Si l’expression passionnée domine dans la musique de l’Inde, c’est le contraire dans les mélodies chinoises : celles-ci, graves, monotones comme le peuple qui les a imaginées, ont je ne sais quoi de vague et d’affadissant pour l’oreille d’un Européen. Quelle que soit la singularité des successions qui résultent de la nature de la gamme, elle ne suffit pas pour dissiper l’impression d’ennui que ces mélodies développent. La musique des Chinois est le produit nécessaire de l’organisation et des mœurs de ce peuple : elle ne peut être bonne que pour lui.
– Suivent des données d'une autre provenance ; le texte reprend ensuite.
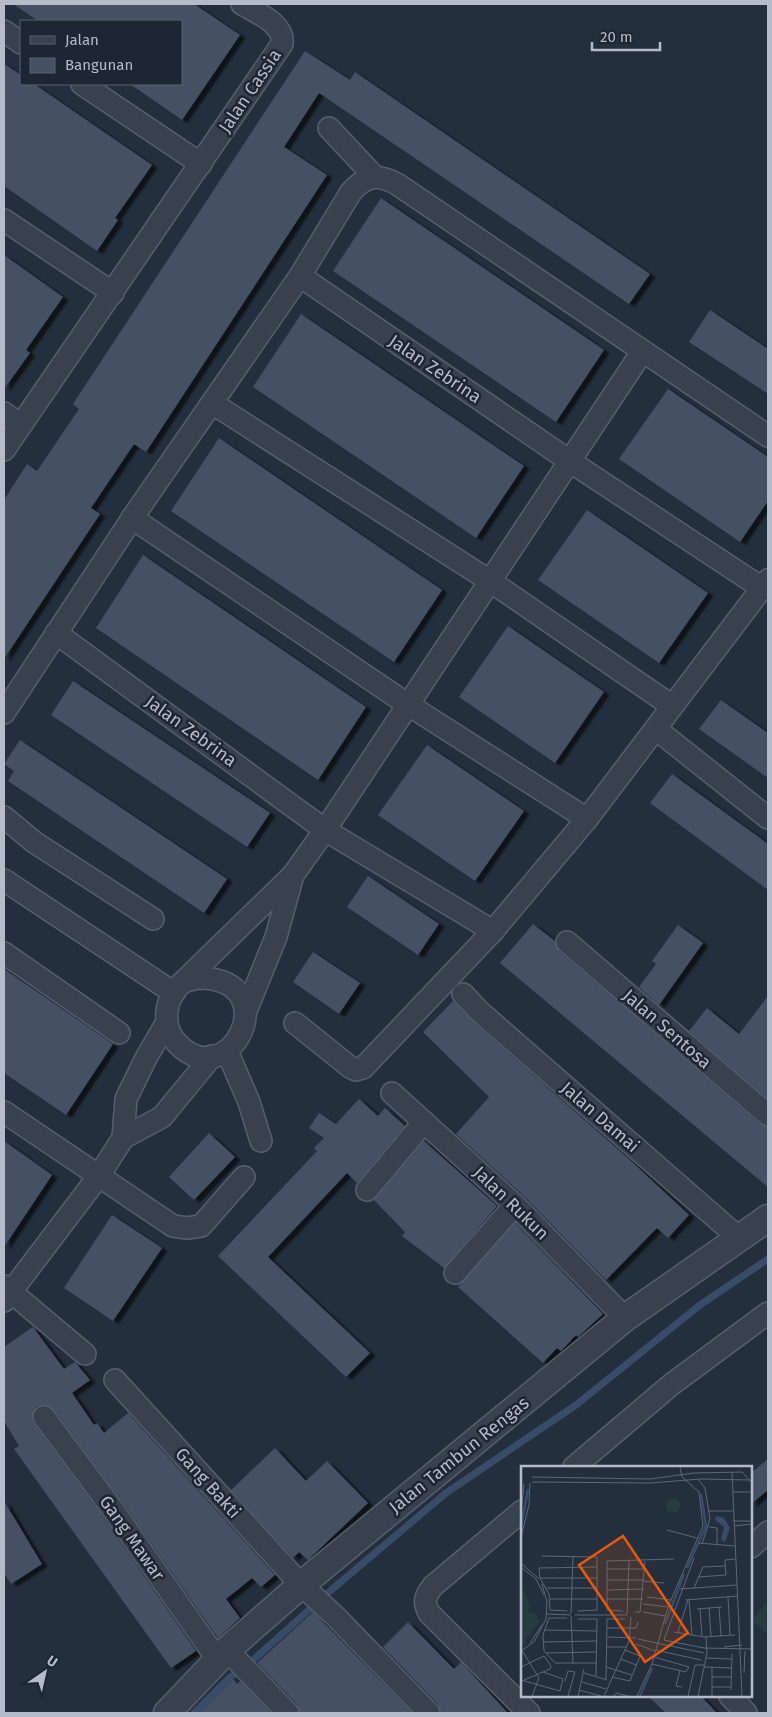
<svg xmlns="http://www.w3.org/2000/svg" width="772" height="1717" font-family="'Fira Sans',sans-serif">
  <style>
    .pitch { fill: #263c3f }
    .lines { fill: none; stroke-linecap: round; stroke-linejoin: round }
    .stream { stroke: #394c67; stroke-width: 7 }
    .building { fill: #455162; filter: url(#shadow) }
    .minor-casing { stroke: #565f6c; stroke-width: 24 }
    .tertiary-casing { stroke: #565f6c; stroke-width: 29 }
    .minor { stroke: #38414e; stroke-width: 21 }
    .tertiary { stroke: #38414e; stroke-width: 26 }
    .labels { text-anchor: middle; stroke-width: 5; stroke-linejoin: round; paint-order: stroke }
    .street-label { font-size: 18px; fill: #b4bcc9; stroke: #1d2633 }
    .inset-river { fill: none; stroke: #394c67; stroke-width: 2.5 }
    .inset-road { fill: none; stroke: #5e6776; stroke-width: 1 }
    .view { fill: #e8590c; fill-opacity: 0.15; stroke: #e8590c; stroke-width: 2.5 }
    .inset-edge { fill: none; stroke: #b4bcc9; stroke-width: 2.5 }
  </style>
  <defs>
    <filter id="shadow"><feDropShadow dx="5.5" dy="3" stdDeviation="1" flood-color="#0009"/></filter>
  </defs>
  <rect width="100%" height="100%" fill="#242f3e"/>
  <!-- pitch -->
  <polygon class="pitch" points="768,1601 768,1635 752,1620"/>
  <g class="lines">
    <!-- stream -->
    <polyline class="stream" points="194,1713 229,1678 251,1662 330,1591 446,1493 576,1405 700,1305 768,1259"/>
  </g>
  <!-- building -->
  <g class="building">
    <polygon points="13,4 194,4 240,35 182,120 130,84 181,84 181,21 38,21"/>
    <polygon points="305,51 350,80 355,72 650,274 629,304 319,93 284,147 327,175 146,452 134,444 91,508 100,514 4,659 4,500 27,464 37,471 79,409 73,404"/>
    <polygon points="4,64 21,75 21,84 34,84 152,165 115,218 118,220 97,251 4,186"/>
    <polygon points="381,198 604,350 556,422 333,271"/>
    <polygon points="4,255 63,297 26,350 30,353 4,389"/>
    <polygon points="710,310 768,349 768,394 689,342"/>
    <polygon points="301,314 524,466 476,538 253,387"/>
    <polygon points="668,389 768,457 768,501 740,542 619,459"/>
    <polygon points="219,438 442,590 394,662 171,511"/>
    <polygon points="587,510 708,593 659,663 538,580"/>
    <polygon points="143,555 366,707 318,780 96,628"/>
    <polygon points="508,626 604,692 555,763 459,697"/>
    <polygon points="73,681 270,813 247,847 51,715"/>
    <polygon points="721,700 768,733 768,778 699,729"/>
    <polygon points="20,740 227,879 204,913 8,781 14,771 4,764"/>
    <polygon points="427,745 524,811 475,881 378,815"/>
    <polygon points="672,774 768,844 768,890 650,803"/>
    <polygon points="368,876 439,924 418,955 347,907"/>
    <polygon points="533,924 555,941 559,951 760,1124 768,1127 768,1187 500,963"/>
    <polygon points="678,925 703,943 659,1005 639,987 656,964 652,961"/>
    <polygon points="313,952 360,983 339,1014 293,982"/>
    <polygon points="4,969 113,1044 66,1115 4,1073"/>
    <polygon points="768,996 768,1099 689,1031 707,1008 739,1034"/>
    <polygon points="453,1001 471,1020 630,1160 689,1215 668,1238 657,1228 606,1280 524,1196 456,1134 489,1097 423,1032"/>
    <polygon points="359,1099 378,1116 385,1108 405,1126 357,1183 347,1173 268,1257 370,1353 346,1377 218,1256 317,1151 314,1148 324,1138 309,1128 319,1113 336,1124"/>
    <polygon points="209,1133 235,1157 194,1200 169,1177"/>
    <polygon points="4,1141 52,1175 4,1247"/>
    <polygon points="424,1141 497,1206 444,1268 402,1236 405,1232 374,1200"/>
    <polygon points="112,1215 162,1248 113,1321 64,1288"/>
    <polygon points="515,1223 603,1314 578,1337 576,1335 561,1351 557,1348 543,1363 458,1287"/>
    <polygon points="33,1327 64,1369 75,1362 90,1380 72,1393 94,1425 97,1423 104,1433 128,1413 275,1575 261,1587 252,1578 226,1599 240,1618 218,1638 121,1500 54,1410 43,1405 36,1407 32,1418 34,1424 101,1514 196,1651 171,1668 14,1449 19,1446 4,1421 4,1347"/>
    <polygon points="275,1448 306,1481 327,1461 368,1503 308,1560 299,1552 293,1558 231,1490"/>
    <polygon points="768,1459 768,1490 751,1504 751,1473"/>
    <polygon points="4,1501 42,1564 11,1584 4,1573"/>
    <polygon points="313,1612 326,1625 412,1713 300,1713 297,1704 257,1663"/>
    <polygon points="408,1622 454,1669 461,1662 508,1713 441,1713 438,1704 383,1647"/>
    <polygon points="233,1679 237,1684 240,1681 271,1713 199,1713"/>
    <polygon points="648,1696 701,1696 717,1713 666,1713"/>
  </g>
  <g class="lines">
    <defs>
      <g id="minor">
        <polyline points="4,31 21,43"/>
        <polyline points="82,84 201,164"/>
        <polyline points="329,128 374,176"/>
        <polyline points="4,220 113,293"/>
        <polyline points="300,276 571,462 762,588"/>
        <polyline points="212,403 490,581 672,706"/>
        <polyline points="4,413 20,425"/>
        <path d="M4,450L282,44C285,24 257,13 242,4"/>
        <polyline points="132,518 407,704 587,819"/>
        <polyline points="56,633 325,830 493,931"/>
        <path d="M4,713L139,508L300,276L351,192C366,175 378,174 397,184L768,436"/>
        <polyline points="656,729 768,818"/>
        <polyline points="4,817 34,842 153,919"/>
        <polyline points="4,880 174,993"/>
        <polyline points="567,942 768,1115"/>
        <polyline points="4,953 119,1033"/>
        <path d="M200,978C289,980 228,1100 176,1042C161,1025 165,997 182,983C187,980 195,979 200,978Z"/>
        <polyline points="183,982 293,875 325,830 642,352"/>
        <polyline points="463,994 479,1011 739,1238"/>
        <polyline points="246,1011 276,937 293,875"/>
        <polyline points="295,1023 350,1067 356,1070 363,1068 493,931 587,819 768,580"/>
        <polyline points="227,1051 249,1102 261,1141"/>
        <polyline points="392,1093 515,1205 625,1318"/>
        <polyline points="4,1112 173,1226 187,1228 201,1226 244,1177"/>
        <polyline points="123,1138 162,1117 212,1056"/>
        <polyline points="367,1190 424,1122"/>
        <polyline points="455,1273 515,1205"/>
        <polyline points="4,1286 85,1354"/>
        <polyline points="4,1301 98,1177 123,1138 126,1099 146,1058 167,1022"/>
        <polyline points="115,1380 301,1585 335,1616 429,1713"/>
        <polyline points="44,1417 111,1507 217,1659"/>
        <polyline points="574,1467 672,1384 768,1313"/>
        <path d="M522,1511L433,1586C425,1596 423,1602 429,1613L529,1713"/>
        <polyline points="751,1547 768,1532"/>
        <polyline points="227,1650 288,1713"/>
        <polyline points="730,1696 746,1713"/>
      </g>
      <polyline id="tertiary" points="167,1713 227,1650 301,1585 625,1318 768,1218"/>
    </defs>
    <!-- minor casing -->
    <use href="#minor" class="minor-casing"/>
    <!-- tertiary casing -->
    <use href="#tertiary" class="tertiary-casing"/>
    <!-- minor -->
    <use href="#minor" class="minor"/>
    <!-- tertiary -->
    <use href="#tertiary" class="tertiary"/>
  </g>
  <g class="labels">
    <!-- street labels -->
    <g class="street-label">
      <text transform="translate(250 91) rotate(-56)" y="6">Jalan Cassia</text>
      <text transform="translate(435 369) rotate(34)" y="6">Jalan Zebrina</text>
      <text transform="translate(191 731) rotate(36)" y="6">Jalan Zebrina</text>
      <text transform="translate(667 1029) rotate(41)" y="6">Jalan Sentosa</text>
      <text transform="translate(600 1117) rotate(41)" y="6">Jalan Damai</text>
      <text transform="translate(511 1203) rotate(44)" y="6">Jalan Rukun</text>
      <text transform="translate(459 1455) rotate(-39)" y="6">Jalan Tambun Rengas</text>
      <text transform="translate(208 1483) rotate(48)" y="6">Gang Bakti</text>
      <text transform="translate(132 1538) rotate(55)" y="6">Gang Mawar</text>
    </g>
  </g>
  <!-- overview -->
  <g transform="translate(521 1466)">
    <rect width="231" height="231" fill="#242f3e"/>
    <path d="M1,123L9,139L7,146L14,147L18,156L4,174L6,177L0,180Z" fill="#263c3f"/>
    <path d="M145 40a7 7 0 1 1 14 0a7 7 0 1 1-14 0Z" fill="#263c3f"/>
    <path d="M195,50L203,52L209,62L204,76L200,74L203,61L194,54Z" fill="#394c67"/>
    <path class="inset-river" d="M0,60L7,23M166,102L185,60L180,28M144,158L163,108M119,230L131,202"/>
    <path class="inset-road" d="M211,6L221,230M11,11L129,13L173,7L221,6L231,17M177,13L184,22L189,53L181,78M11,16L129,17L180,13L229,14M212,26H231M188,45H212M0,47L3,18M212,55H231M213,60L231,58M188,61L196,62V79M146,64L176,72M0,71L8,39L9,17M177,77L214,80M21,90L76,91V144L57,145M173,92L143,174L183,182L231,183M0,97L18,113M0,101L15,113L23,129M86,103H124M177,111L205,109L204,94L215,93M19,112H76M86,114H123M123,115L143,117M26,122H76M173,122L182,101L204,100M159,123L216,119M86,124L123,123M126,131L150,134M207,131L209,169M29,133H76M86,133H122M168,133L171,169M164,134L217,130M122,138L147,141M198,141L200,170M188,142L190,171M176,143L201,141M179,143L181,170M46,145L29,144L28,128L19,112L18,102L76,101M102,145L86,144V95L153,93M114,146H119L124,95M122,146L144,150M50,147L52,91M25,148L50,149M106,148L108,95M54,149H106M50,150L52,197M46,152H28L22,169L23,185L34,197H76M57,153H76L75,210M86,162H115L117,156M24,164L76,165M153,166L183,171L214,169M157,166L167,134M86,171L115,172M117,173L183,187M22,176L76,175M9,177L21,159M115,178L134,185M86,181H105M203,181L221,179M0,183L18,212L11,230M134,184L180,194M0,185L13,176L25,153L26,136L21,118M25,187L76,186M185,192L210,193M100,193L115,199M131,198L165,206L168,201L133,191M0,201L23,190L30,200L29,203L3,214M85,201L111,209M183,201L210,202M159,204L155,220L161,221M63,207L86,214M223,207L224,185M91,211L109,215L119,190L104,184M191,211H210M85,213L86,153H104M0,214L39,225L42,213L22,206M44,215L47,205L54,206L47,230M61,216L85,223M191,221H210M58,224L80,230M210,224L211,188M57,230L63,203M83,230L108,175L110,151M93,230L95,227L107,230M116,230L131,198L147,141L182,60L178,26L161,11L159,1M167,230L174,199H183M177,230L186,187L185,171M191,230V202"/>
    <path class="view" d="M102,70L167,167L124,196L58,99Z"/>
    <rect width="231" height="231" class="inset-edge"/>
  </g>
  <!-- border -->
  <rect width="772" height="1717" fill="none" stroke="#b4bcc9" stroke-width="10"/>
  <!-- legend -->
  <rect x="20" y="20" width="162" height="65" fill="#1d2633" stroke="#59626f"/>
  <rect x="30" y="36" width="25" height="8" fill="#38414e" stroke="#59626f"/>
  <text x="65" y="45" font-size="15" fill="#b4bcc9">Jalan</text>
  <rect x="30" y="58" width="25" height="15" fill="#455162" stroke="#59626f"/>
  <text x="65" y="70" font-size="15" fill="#b4bcc9">Bangunan</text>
  <!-- north arrow -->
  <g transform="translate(45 1672) rotate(34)" stroke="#1d2633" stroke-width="4" paint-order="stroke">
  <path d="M0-4L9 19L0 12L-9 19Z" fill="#b4bcc9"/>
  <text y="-8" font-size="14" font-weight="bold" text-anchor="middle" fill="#b4bcc9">U</text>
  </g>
  <!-- scale -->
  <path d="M592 42v8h68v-8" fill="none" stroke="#b4bcc9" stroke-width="2.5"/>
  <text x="600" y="42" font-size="15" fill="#b4bcc9" stroke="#1d2633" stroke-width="4" paint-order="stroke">20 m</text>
</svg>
Les auteurs de traités de musique cités par Amiot[1] considèrent le calme et la gravité comme une des qualités les plus nécessaires pour la bonne exécution de la musique. L’un de ces auteurs dit, en parlant de l’art de jouer du kin : « Ceux qui veulent en tirer des sons capables de charmer l’oreille, doivent avoir une contenance grave, et un extérieur bien réglé ; ils doivent le pincer légèrement, et le monter sur un ton qui ne soit ni trop haut ni trop bas. » Le prince Tsai-yu, de la dynastie des Ming, qui a écrit un traité de musique, dit aussi, d’après un ancien auteur : « Ceux qui veulent jouer du ché doivent avoir les passions mortifiées,

  1. Mém. sur la mus. des Chinois, p. 57.